I was in New York. I was twenty-six with Tori (my wife). We were staying at her brothers' house. There were three Heinekens. I thought everybody else has one. I will just have this and cool down in my head. So I drank the first one. I started feeling something. So I drank another one and I felt even better. Those voices started getting quiet. So I had a third. But if anybody knows anything about alcohol within four hours it’s all gone. Then you start feeling very very guilty that you are a gospel singer but you’re trying to numb your feelings. Then it started a cycle for probably about eight or nine years of just living in secret and my wife not even knowing what was going on.
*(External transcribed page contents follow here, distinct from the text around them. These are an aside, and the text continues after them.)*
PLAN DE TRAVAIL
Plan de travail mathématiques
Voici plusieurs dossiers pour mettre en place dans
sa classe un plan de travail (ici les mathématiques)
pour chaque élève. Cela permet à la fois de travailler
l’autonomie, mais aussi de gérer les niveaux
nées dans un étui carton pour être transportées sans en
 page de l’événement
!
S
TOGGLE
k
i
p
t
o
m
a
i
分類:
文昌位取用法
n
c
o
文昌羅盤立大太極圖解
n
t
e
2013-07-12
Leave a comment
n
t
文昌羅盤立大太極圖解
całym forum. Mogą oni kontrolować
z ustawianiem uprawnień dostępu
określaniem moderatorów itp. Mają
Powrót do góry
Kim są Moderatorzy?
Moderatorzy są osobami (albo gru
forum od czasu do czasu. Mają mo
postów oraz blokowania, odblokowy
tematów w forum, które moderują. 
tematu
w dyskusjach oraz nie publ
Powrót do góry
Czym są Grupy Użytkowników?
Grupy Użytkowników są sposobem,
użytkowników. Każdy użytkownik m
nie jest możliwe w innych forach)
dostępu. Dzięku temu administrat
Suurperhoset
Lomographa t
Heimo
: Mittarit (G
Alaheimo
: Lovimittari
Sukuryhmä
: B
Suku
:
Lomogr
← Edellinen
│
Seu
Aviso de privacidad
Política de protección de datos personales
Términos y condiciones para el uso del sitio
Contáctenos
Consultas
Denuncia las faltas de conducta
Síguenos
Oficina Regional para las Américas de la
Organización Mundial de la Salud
It was in the mid-eighties that my world collapsed and I just couldn’t take it anymore. I wound up in Memphis at the civic center there. My band and I were playing, a sold-out house. I was in the dressing room on the floor crying so hard that mucous and everything else was just rolling out. I couldn’t stop. I was begging God; “Heal me or kill me. I can’t live this way anymore. I cannot live this way.” I surrendered. I just surrendered and said; “God, whatever it takes. I will do it. I will do it.”

I started going to a therapist. A Christian counselor that could start combating childhood trauma that had never been addressed. What I began to learn was that I wasn’t a bad person trying to get good. I was a sick person that needed to be well. That started a long process.

I was down at Mark Lowry’s house. There was a man and he was dying of cancer. His son said: “Would he just come by and say hello? It would mean so much to my dad.” So, I said; “Yes.” I took my acoustic guitar and went to the hospital. When I walked in I was shocked at how much he looked like my dad. The first thing he told me, he said; “Russ, I have lived a long life and I have served Jesus. I have taught my boys how to live and if God doesn’t heal me I am going to teach my boys how to die.” That’s a dad. That’s a dad. Then I asked him, I said; “Bishop Jones, Franklin Jones, would you pray for me?” He stands up and he puts his hands on my shoulders. I’m looking up into his eyes just like my dad. He had blue eyes just like my dad. He starts praying and I am just overcome. I start crying. I collapsed to my knees crying so hard I can’t stop. It was just down in the belly of my soul and my stomach. It was coming out. He said; “Russ, I’m so proud of you and what you’ve done with your life.” God is so happy with what you have done.” He began to affirm me. When I stood up after fifteen or twenty minutes something was different about me. Something was different.

I went back to Mark’s house and Tori saw me. The first thing she said was; “What happened to you?” She saw it in my face. I said; “I was just affirmed by a dad.” My Heavenly Father was using this man who looked like my dad to affirm me. It’s like I stepped into the role of a man. I stepped into the role of a father.

Guilt says you did something bad. Shame is I am that thing that’s bad. Jesus asked that crippled guy, he said; “Would you be made whole? If I heal you, you can’t sit here and beg anymore. You have been begging your whole life.” When that question came to me; Would you be made whole? I thought about it. My whole world is going to change. I said; “Yes.” I had a new Dad.

Russ Taff - Got past my alcoholic preacher Dad with God the Father's help.